Discussing collective memory, with commencing with a contemporary piece by Mark Dion, which also refers to the concepts of collection and classification, juxtaposing miscellaneous objects from the past and the present in curiosity cabinets and display bookcases, Colin Renfrew, Professor of Archaeology, noted that “certain particular objects that belonged to primitive societies were charged with the power of evocation. In the same way that these objects can narrate true stories, after they are correlated and exhibited, they gain a central role in the structure of the collective memory of their society. The same holds true for monuments: several archaeologists recently agreed”, continues Renfrew, “that the shape of a landscape is connected to marks of human activity, including monuments, which in one sense are none other than the resting places of collective memory”. 5

According to Susan Stewart, on the other hand (in On Longing, p. 151), in contrast to the desire to gain souvenirs, the reverential collection of memory offers “example rather than sample, metaphor rather than metonymy. The collection does not displace attention to the past; rather, the past is at the service of the collection, for whereas the souvenir lends authenticity to the past, the past lends authenticity to the collection. The collection seeks a form of self-enclosure, which is possible because of its ahistoricism. The collection replaces history with classification, with order beyond the realm of temporality. In the collection, time is not something to be restored to an origin; rather, all time is made simultaneous or synchronous within the collection’s world”.
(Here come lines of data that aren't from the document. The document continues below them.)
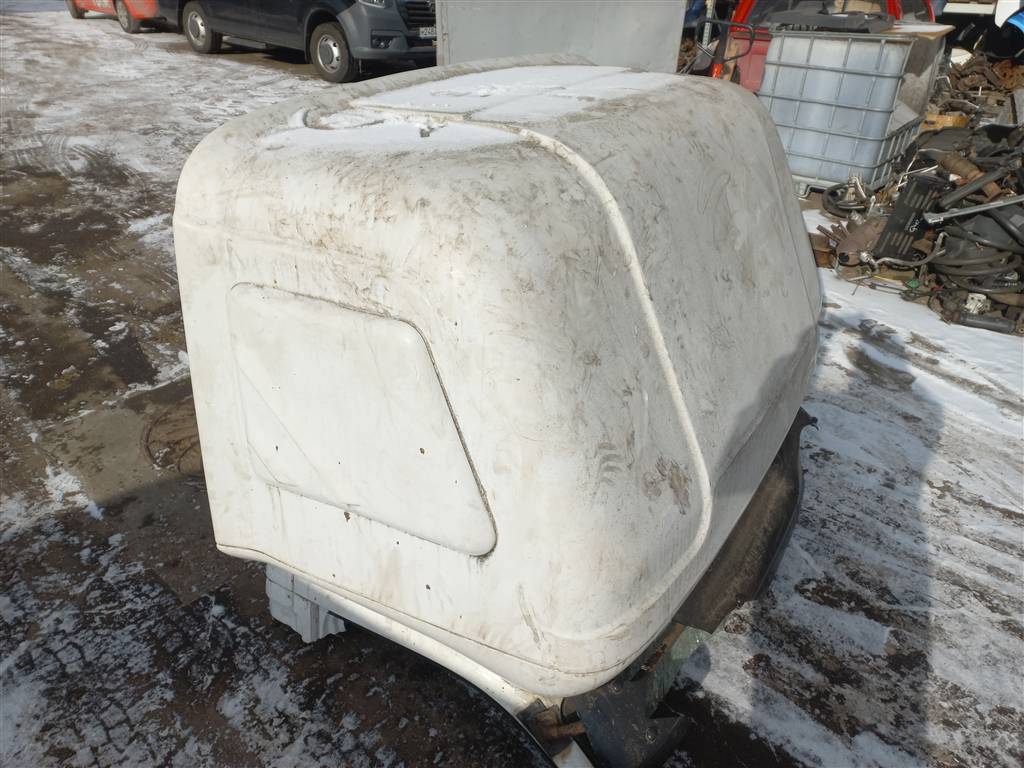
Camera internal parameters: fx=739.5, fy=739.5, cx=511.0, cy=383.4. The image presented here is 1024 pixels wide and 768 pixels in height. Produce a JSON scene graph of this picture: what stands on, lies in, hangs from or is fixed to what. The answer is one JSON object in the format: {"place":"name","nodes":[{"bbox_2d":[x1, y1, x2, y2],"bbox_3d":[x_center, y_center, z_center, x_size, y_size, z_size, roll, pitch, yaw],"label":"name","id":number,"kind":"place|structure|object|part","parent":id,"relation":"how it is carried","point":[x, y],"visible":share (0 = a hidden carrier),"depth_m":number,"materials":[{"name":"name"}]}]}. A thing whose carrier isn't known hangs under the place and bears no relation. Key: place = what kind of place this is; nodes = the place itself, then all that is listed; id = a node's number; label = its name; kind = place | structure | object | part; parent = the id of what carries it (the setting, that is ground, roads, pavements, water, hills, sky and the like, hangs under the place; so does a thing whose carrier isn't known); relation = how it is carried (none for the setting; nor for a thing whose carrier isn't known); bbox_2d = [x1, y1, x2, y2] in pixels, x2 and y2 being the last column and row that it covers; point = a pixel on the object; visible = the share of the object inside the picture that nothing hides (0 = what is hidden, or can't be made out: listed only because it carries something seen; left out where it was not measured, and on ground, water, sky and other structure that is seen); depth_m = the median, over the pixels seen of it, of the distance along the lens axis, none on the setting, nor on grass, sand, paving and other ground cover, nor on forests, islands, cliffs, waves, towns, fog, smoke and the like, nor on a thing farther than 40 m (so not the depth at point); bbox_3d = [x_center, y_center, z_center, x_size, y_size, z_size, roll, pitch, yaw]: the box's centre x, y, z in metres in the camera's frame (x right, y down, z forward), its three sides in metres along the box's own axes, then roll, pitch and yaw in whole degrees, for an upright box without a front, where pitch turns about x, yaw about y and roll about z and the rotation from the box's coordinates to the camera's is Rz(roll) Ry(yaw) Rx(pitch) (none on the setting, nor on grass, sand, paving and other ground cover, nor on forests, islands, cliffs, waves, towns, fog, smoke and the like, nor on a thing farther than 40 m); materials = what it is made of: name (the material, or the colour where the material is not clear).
{"place":"outdoors","nodes":[
{"label":"outdoors","id":0,"kind":"place"},
{"bbox_2d":[0,6,1023,767],"label":"snowy ground","id":1,"kind":"structure","parent":0,"point":[283,65],"materials":[{"name":"grey"}]},
{"bbox_2d":[68,0,162,32],"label":"red car","id":2,"kind":"object","parent":1,"relation":"on","point":[138,16],"visible":0.52,"depth_m":13.08,"materials":[{"name":"red metal"}]},
{"bbox_2d":[141,398,203,475],"bbox_3d":[-1.209,0.167,2.981,0.685,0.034,0.603,23,37,33],"label":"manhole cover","id":3,"kind":"object","parent":1,"relation":"in","point":[189,448],"visible":0.37,"depth_m":2.88,"materials":[{"name":"brown metal"}]},
{"bbox_2d":[163,0,439,80],"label":"black van","id":4,"kind":"object","parent":1,"relation":"on","point":[374,18],"visible":0.87,"depth_m":9.18,"materials":[{"name":"metal"}]},
{"label":"wheel","id":5,"kind":"part","parent":4,"relation":"part of","materials":[{"name":"black rubber"}]},
{"label":"wheel","id":6,"kind":"part","parent":4,"relation":"part of","materials":[{"name":"black rubber"}]},
{"label":"grille","id":7,"kind":"part","parent":4,"relation":"part of","materials":[{"name":"metal"}]},
{"bbox_2d":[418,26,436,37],"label":"license plate","id":8,"kind":"object","parent":4,"relation":"attached to","point":[427,33],"visible":0.71,"depth_m":8.13,"materials":[{"name":"white metal"}]},
{"bbox_2d":[265,565,346,642],"bbox_3d":[-0.539,0.541,2.127,0.200,0.217,0.279,23,37,33],"label":"block","id":9,"kind":"object","parent":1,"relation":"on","point":[274,588],"visible":0.31,"depth_m":2.02,"materials":[{"name":"white plastic"}]},
{"bbox_2d":[170,64,826,727],"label":"truck cab fairing","id":10,"kind":"object","parent":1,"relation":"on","point":[611,282],"visible":0.95,"depth_m":1.34,"materials":[{"name":"white plastic"}]},
{"bbox_2d":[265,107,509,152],"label":"snow patch","id":11,"kind":"object","parent":10,"relation":"on","point":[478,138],"visible":0.75,"depth_m":1.27,"materials":[{"name":"white snow"}]},
{"bbox_2d":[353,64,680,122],"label":"snow patch","id":12,"kind":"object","parent":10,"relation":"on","point":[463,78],"visible":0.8,"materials":[{"name":"white snow"}]},
{"bbox_2d":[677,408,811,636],"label":"black panel","id":13,"kind":"object","parent":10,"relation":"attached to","point":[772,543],"visible":0.35,"depth_m":1.88,"materials":[{"name":"black"}]},
{"bbox_2d":[437,0,691,72],"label":"metal panel","id":14,"kind":"object","parent":1,"relation":"on","point":[450,52],"visible":0.52,"depth_m":5.02,"materials":[{"name":"grey metal"}]},
{"bbox_2d":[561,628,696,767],"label":"metal bracket","id":15,"kind":"object","parent":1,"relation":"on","point":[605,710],"visible":0.49,"depth_m":1.59,"materials":[{"name":"black metal"}]},
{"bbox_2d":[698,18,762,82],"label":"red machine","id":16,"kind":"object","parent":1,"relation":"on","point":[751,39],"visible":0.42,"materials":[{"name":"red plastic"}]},
{"bbox_2d":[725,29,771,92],"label":"red container","id":17,"kind":"object","parent":1,"relation":"on","point":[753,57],"visible":0.38,"depth_m":5.84,"materials":[{"name":"red plastic"}]},
{"bbox_2d":[709,0,935,89],"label":"red vehicle","id":18,"kind":"object","parent":1,"relation":"on","point":[745,9],"visible":0.18,"depth_m":6.51,"materials":[{"name":"red metal"}]},
{"bbox_2d":[756,27,933,193],"bbox_3d":[2.522,-2.142,5.761,1.017,1.116,0.832,23,37,33],"label":"plastic tank","id":19,"kind":"object","parent":1,"relation":"on","point":[895,50],"visible":0.91,"depth_m":5.46,"materials":[{"name":"white plastic"}]},
{"bbox_2d":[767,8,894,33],"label":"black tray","id":20,"kind":"object","parent":19,"relation":"on","point":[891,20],"visible":0.93,"depth_m":5.63,"materials":[{"name":"plastic"}]},
{"bbox_2d":[807,111,1023,336],"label":"scrap pile","id":21,"kind":"object","parent":1,"relation":"on","point":[842,254],"visible":0.61,"depth_m":4.54,"materials":[{"name":"black metal"}]},
{"bbox_2d":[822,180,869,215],"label":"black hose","id":22,"kind":"object","parent":21,"relation":"on","point":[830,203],"visible":0.81,"depth_m":5.34,"materials":[{"name":"black rubber"}]},
{"bbox_2d":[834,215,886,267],"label":"rusty metal part","id":23,"kind":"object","parent":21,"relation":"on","point":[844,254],"visible":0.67,"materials":[{"name":"brown metal"}]},
{"bbox_2d":[875,172,948,260],"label":"black panel","id":24,"kind":"object","parent":21,"relation":"on","point":[889,229],"visible":0.89,"depth_m":4.30,"materials":[{"name":"black plastic"}]},
{"bbox_2d":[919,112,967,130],"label":"yellow metal part","id":25,"kind":"object","parent":21,"relation":"on","point":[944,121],"visible":0.4,"depth_m":5.97,"materials":[{"name":"brown"}]},
{"bbox_2d":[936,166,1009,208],"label":"black pipe","id":26,"kind":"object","parent":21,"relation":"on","point":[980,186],"visible":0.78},
{"bbox_2d":[924,194,1022,224],"bbox_3d":[2.718,-0.983,4.165,0.665,0.076,0.099,-2,31,-5],"label":"metal bar","id":27,"kind":"object","parent":21,"relation":"on","point":[989,207],"visible":0.99,"depth_m":4.16,"materials":[{"name":"silver metal"}]},
{"bbox_2d":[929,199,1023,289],"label":"hose","id":28,"kind":"object","parent":21,"relation":"on","point":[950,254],"visible":0.81,"depth_m":4.08,"materials":[{"name":"black rubber"}]},
{"bbox_2d":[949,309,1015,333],"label":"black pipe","id":29,"kind":"object","parent":21,"relation":"on","point":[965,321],"visible":0.95,"depth_m":3.91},
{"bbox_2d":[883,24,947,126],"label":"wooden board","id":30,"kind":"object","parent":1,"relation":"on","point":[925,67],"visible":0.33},
{"bbox_2d":[930,49,1023,124],"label":"scrap pile","id":31,"kind":"object","parent":1,"relation":"on","point":[976,72],"visible":0.5,"depth_m":7.48,"materials":[{"name":"brown metal"}]},
{"bbox_2d":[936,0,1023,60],"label":"vehicle","id":32,"kind":"object","parent":1,"relation":"on","point":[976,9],"visible":0.62,"depth_m":8.38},
{"bbox_2d":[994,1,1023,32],"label":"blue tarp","id":33,"kind":"object","parent":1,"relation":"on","point":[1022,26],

The works of Angelos Antonopoulos, who still continues, as ever, as he stresses “to function as an incurable researcher and inventor”, formulate small-scale private landscapes based on autobiographical notes on human activity and constitute resting places both for the artist’s remembrances and for the spectator’s gaze. Passages of experience and time, proposed as enclosed three-dimensional self-sufficiencies, transformed into the present tense of an exhaustive testimony in the form of consecutive cabinets of unknown miracles and remembrances, where human, distressed perseverance replaces all things exotic. Antonopoulos’s Wunderkammer is a suspended saga of familiar everyday existence, a white Chamber of Miracles, boxed up in the Court of Miracles of a deconstructed Athens, and constitutes, in my opinion, our most mature insight into the artist’s self and the world that surrounds him.